Tenth Amendment Center: The Kentucky and Virginia Resolutions: Offering a Pathway to a More Free Society
The Kentucky and Virginia Resolutions of 1798 offer us a pathway to a more free society.
Fearing espionage from foreign powers and criticism of its foreign policy from U.S. citizens, President John Adams and the Federalist Congress passed what came to be known as the Alien and Sedition Acts during its Quasi War with France in 1798.
The Alien Acts gave the federal government the authority to deport and imprison non-citizens in the United States that were viewed as dangerous to the republic. The Sedition Act outlawed any speech that criticized the actions of the President and Congress during wartime.
Ironically, this set of laws designed to crack down on dissent spurred the authoring of two of the most powerful criticisms of centralized governmental power in U.S. history–the Kentucky Resolutions and the Virginia Resolutions of 1798.These Resolutions were authored in secret by founding fathers James Madison and Thomas Jefferson and were passed in the states houses of Kentucky and Virginia as official condemnations of the Alien and Sedition Acts.
Although written several years after the Constitution and the Bill of Rights were ratified, these resolutions lay out the philosophical basis of the 10th Amendment and reveal exactly how the federal government derived its authority.
Both Madison and Jefferson base their resolutions what is now called the “compact theory” of the derivation of the federal government’s power.
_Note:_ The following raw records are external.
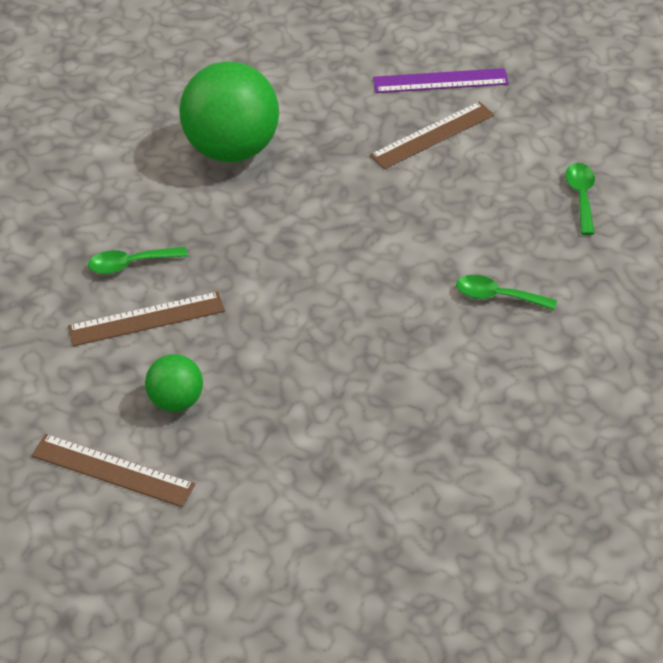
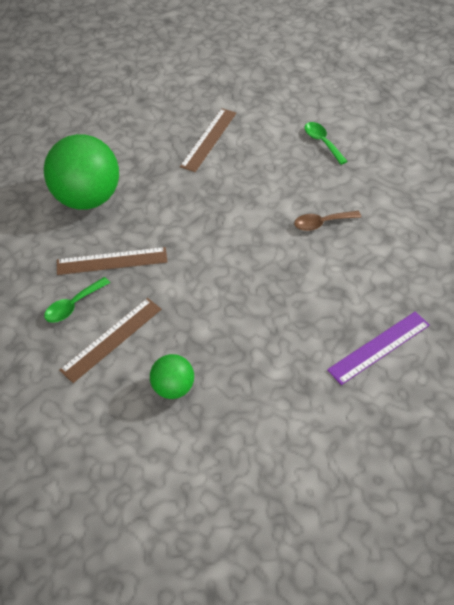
camera: 30 degrees left, 5 degrees up
(112, 470) = (165, 460): brown ruler -> brown ruler (112, 261)
(440, 81) = (189, 104): purple ruler -> purple ruler (379, 347)
(497, 296) = (321, 223): green spoon -> brown spoon

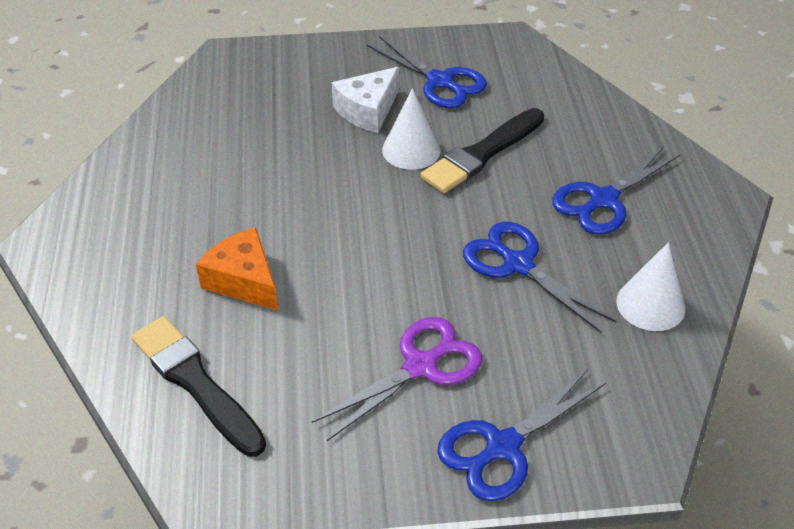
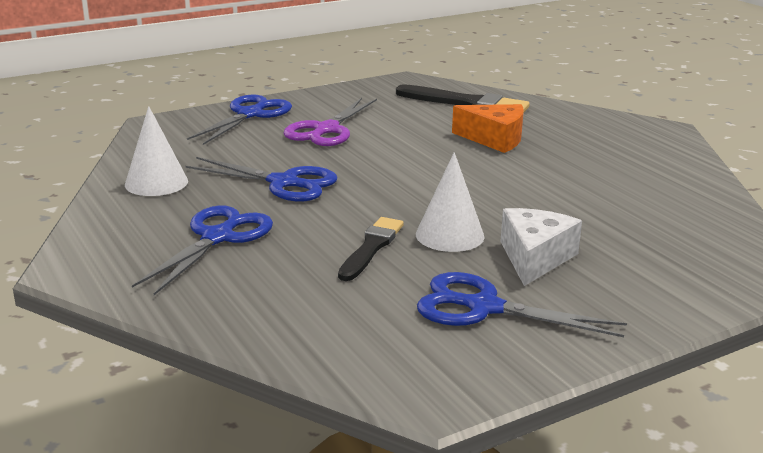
camera: 155 degrees right, 20 degrees down
(482, 153) = (371, 248): black brush -> black brush, size x0.66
The essence of the compact theory is that states are not granted their rights magnanimously from a centralized authority, but rather the individual states were the original grantors of these powers while ceding certain others to the general government. Madison and Jefferson argued that if the constitutional framework were set up in the former structure, the federal government would be responsible for defining its own power. Therefore it was crucial that the states had a source of their own authority to preserve a balance between the opposing powers.
Most importantly, Jefferson noted in the Kentucky Resolutions that laws passed by the federal government that overstep its constitutional bounds are void. He wrote that nullification is the “rightful remedy” whenever powers are assumed by the federal government that have not been delegated. Jefferson’s justification for nullification as an avenue of defense against centralized overreach is that without it, there is no way to combat a majority in Congress.
In the Virginia Resolutions, Madison argues that states have the right and duty to interpose when the federal government oversteps its constitutional limits. Madison said that by implementing the Alien and Sedition Acts, the federal government had “expanded on certain general phrases” and the judiciary and legislative powers of the individual states had been subsumed by the central government. In Madison’s view, these acts set a dangerous precedent of federal overreach that would slowly transform the democratic republic constructed by the constitution into a mixed monarchy. The states were the last line of defense to check to the expansion of centralized power and had an “unquestionable right” to do so.
At the time of the passage of these resolutions, the reaction from American icons such as George Washington and James Garfield were largely negative.They believed the idea of a state’s right to nullify was the first seed sown in tearing the nation apart. Many people believed Washington and Garfield were at least somewhat vindicated during the South Carolina nullification crisis in the 1830s. However, now, considering the decisive trend of federal government expansion over the last 150 years, has the pendulum swung too far the other way?
The rise of the imperial presidency, the acceptance of judicial review as the highest authority on constitutionality, the passage of the 17th amendment allowing the popular vote of a state’s Senators, and the recent recognition of the term “state’s rights” as a racist dog whistle outside the realm of national debate has led to the autonomous authority of individual states to be chipped away bit by bit.
Perhaps today the lessons and defensive actions prescribed by the Kentucky and Virginia resolutions are more important than ever to heed to return to a more free society.